VAR is also for sure a big factor in why the atmosphere isn’t what it was at games. When stoppages kill momentum on the pitch they also disrupt the rhythm of that audible involvement and contribution to the story of a game from the stands. People absolutely definitely don’t celebrate goals like they used to in the initial moment, despite VAR-apologists continuing to bafflingly insist they do.

VAR is very obviously a provider of constant grist to the conspiracy mill. It all comes back to the false premise on which VAR was first built and sold – that perfect unanimously agreed-upon correct decisions are possible in a sport like football where the devil lies in the infinite greys. We know that cannot happen, of course, because we all still see decisions every week where no consensus exists among players, supporters, managers or pundits.

But with VAR, you can see the moving parts far more clearly and everything takes much longer. One of the many unintended consequences ushered in by the shift to a VAR-ruled game has been that when a ‘mistake’ occurs it is more rather than less irritating.

We know it was frustrating – we’ve all felt it – but we really do think everyone would be much better off if we could go back but now understand that a set of officials making a real-time decision based on one full-speed look at an incident will lead to mistakes but that these will be more explicable and bearable than what we have now. It’s the deliberateness and deliberation of VAR that make ‘mistakes’ so much harder to accept. Which makes all those shades-of-grey decisions that happen to go against you harder to accept.

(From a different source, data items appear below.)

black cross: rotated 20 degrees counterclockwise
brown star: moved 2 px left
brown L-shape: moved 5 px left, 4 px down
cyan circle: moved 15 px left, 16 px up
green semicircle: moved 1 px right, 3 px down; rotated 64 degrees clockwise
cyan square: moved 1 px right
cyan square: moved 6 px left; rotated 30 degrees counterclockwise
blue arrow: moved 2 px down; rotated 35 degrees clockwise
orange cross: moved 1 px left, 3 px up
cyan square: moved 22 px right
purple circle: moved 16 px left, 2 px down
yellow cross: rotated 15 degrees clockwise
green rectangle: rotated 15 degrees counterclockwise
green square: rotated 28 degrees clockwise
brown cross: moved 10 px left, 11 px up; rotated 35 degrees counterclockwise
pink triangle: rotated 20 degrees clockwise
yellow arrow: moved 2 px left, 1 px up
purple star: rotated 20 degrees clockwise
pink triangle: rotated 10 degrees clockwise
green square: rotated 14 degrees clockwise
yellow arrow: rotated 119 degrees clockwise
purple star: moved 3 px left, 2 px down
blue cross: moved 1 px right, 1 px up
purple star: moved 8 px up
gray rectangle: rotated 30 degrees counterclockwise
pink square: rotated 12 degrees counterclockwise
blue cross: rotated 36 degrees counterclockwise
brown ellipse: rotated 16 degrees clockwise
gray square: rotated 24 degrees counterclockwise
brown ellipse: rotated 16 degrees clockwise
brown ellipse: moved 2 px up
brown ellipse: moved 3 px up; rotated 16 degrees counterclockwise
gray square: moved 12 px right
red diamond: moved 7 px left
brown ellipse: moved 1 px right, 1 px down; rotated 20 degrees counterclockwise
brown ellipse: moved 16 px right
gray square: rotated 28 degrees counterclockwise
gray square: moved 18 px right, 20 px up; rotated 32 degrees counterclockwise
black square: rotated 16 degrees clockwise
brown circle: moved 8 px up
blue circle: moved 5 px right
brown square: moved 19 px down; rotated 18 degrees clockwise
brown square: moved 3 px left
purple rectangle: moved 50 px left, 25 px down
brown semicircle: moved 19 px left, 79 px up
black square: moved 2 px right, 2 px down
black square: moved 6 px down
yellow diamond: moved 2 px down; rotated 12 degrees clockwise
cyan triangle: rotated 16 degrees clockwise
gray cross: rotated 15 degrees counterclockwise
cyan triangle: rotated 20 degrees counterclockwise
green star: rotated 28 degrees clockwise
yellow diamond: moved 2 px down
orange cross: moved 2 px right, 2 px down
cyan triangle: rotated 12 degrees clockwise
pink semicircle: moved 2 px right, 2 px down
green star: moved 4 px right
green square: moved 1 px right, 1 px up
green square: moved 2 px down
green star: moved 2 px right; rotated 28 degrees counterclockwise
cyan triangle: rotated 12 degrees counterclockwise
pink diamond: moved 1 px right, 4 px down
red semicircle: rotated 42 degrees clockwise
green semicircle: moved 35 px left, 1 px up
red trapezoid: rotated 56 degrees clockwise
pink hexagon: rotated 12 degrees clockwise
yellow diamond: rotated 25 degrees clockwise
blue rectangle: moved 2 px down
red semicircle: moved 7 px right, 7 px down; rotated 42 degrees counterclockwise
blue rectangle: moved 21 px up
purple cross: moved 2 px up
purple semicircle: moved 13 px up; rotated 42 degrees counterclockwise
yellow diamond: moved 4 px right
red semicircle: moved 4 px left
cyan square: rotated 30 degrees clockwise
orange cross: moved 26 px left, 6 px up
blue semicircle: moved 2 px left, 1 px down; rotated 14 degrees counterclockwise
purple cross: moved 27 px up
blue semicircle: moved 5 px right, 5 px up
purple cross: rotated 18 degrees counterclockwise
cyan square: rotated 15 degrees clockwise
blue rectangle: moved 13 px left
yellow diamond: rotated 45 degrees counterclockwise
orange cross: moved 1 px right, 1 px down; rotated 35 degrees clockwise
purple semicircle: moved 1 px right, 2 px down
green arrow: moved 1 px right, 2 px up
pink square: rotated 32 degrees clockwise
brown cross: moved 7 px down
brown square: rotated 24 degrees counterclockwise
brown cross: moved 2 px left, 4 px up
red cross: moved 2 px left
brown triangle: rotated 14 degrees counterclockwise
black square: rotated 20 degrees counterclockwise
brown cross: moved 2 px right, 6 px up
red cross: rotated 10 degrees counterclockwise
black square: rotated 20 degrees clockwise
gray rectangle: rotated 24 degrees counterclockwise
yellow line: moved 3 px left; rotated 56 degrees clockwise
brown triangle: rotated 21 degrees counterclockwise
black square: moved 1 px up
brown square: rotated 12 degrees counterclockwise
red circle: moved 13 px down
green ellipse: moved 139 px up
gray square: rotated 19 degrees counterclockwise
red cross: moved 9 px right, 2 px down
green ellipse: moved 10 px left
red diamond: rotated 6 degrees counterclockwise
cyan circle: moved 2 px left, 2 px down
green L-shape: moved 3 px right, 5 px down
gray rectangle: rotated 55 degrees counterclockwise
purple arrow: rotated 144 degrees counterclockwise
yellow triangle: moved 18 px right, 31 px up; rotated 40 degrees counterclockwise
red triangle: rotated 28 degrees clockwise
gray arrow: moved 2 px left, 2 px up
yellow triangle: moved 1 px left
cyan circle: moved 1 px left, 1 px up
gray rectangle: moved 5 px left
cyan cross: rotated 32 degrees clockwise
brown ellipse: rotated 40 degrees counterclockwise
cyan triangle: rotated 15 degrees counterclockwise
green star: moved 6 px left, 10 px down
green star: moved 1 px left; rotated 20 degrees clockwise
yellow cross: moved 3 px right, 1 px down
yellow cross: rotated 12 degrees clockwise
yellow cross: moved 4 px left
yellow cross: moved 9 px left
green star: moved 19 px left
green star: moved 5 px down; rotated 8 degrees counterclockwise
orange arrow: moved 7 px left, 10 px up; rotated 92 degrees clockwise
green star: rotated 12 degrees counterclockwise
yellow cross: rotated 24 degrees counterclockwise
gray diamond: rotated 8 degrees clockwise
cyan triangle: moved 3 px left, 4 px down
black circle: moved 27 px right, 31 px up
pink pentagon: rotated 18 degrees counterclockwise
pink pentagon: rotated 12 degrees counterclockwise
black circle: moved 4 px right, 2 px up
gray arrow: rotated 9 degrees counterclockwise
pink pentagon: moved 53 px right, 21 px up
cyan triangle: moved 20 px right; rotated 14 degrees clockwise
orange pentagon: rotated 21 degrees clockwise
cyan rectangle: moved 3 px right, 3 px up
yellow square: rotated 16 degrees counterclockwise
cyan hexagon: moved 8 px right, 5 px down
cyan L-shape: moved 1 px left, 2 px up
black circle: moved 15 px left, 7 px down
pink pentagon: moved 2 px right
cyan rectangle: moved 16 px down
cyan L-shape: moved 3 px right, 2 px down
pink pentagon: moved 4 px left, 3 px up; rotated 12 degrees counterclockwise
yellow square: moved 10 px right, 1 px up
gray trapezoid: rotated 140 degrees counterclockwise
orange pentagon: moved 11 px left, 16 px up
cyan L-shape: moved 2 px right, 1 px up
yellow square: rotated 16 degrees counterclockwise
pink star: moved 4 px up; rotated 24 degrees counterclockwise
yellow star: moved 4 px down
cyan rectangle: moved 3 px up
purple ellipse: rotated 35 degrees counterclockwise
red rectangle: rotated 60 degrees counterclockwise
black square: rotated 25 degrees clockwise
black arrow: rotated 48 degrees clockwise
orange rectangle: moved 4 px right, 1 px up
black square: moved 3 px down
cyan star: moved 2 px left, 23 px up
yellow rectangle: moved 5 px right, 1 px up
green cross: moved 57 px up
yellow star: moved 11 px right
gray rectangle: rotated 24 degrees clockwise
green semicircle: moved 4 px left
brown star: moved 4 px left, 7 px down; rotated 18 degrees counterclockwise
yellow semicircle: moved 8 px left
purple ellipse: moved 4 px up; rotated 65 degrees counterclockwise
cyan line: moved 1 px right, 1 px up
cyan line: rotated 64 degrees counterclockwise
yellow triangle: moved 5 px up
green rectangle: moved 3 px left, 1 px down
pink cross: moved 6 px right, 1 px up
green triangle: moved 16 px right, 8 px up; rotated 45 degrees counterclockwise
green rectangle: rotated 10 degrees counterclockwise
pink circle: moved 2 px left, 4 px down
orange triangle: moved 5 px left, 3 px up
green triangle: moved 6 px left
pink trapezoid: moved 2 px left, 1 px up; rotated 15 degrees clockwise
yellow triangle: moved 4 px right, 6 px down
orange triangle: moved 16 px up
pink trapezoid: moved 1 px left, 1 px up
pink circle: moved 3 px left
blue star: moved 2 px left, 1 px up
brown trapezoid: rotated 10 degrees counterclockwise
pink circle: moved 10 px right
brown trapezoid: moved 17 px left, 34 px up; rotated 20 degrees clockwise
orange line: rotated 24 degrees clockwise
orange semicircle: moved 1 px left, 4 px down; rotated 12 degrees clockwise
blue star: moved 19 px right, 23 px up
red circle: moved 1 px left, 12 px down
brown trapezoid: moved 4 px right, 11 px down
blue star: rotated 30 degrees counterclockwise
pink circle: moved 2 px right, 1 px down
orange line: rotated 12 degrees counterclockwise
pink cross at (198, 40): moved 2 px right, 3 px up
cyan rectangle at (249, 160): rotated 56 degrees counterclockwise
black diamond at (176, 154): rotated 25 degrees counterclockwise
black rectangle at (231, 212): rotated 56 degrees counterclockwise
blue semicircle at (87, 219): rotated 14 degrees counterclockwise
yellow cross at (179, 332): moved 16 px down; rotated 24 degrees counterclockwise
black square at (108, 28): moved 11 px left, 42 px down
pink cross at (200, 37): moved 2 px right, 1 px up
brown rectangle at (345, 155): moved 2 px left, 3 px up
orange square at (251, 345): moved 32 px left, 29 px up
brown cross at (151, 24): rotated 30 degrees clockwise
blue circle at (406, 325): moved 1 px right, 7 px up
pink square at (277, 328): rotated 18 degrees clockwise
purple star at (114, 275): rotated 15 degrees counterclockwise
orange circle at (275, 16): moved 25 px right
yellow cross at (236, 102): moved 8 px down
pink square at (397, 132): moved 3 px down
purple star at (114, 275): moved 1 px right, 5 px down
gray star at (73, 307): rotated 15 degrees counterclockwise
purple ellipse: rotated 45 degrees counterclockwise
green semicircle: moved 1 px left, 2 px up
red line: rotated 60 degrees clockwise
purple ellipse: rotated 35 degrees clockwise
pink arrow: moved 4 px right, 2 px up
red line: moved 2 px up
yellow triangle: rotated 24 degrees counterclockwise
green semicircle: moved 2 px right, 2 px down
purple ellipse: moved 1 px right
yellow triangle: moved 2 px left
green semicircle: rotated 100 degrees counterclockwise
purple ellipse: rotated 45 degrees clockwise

Which makes it far easier to imagine a nefarious guiding hand behind it all, even when all that’s really happening is the same thing that always did: officials trying to do the best they can to deliver outcomes as close as they can to an impossible flawless ideal. Except now it’s via a method we’ve all been told can and will take us to that impossible dreamland.

So now when one goal is disallowed for a push and another is allowed despite a push or one player is deemed to be interfering from an offside position and another is not, it is far less easily accepted for what it is. VAR has created zero tolerance for the Seen Them Given or It’s One Of Those, Isn’t It? decisions while having no way of removing them.

Which again bleeds into another familiar old officiating trope for which VAR has worked as a potent irritation-multiplier.

Yes, it’s the old consistency-common sense dichotomy. The greatest paradox in the game. All we want from officials is consistency – so either Randal Kolo Muani and Raul Jimenez both committed fouls or neither of them did, for instance – until all we want from officials is common sense – so that Erling Haaland can score a goal despite very obviously fouling Dominik Szoboszlai because it feels right.

You cannot have everything. You absolutely cannot argue for VAR continuing to exist and also argue for a common-sense approach when you get the feels over a specific incident as Gary Neville did in the immediate aftermath of that Man City goal at Liverpool.

VAR very obviously exacerbates the toxicity of modern fandom for all the above reasons. And it definitely plays its part – or doesn’t – in the way your modern wrestling-based corners are governed. Or not governed.

Is it all really this simple? Is the solution to making football not sh*t any more simply to get rid of VAR?

It certainly feels like it couldn’t hurt. It’s either that or get rid of Arsenal. Or both, if you want.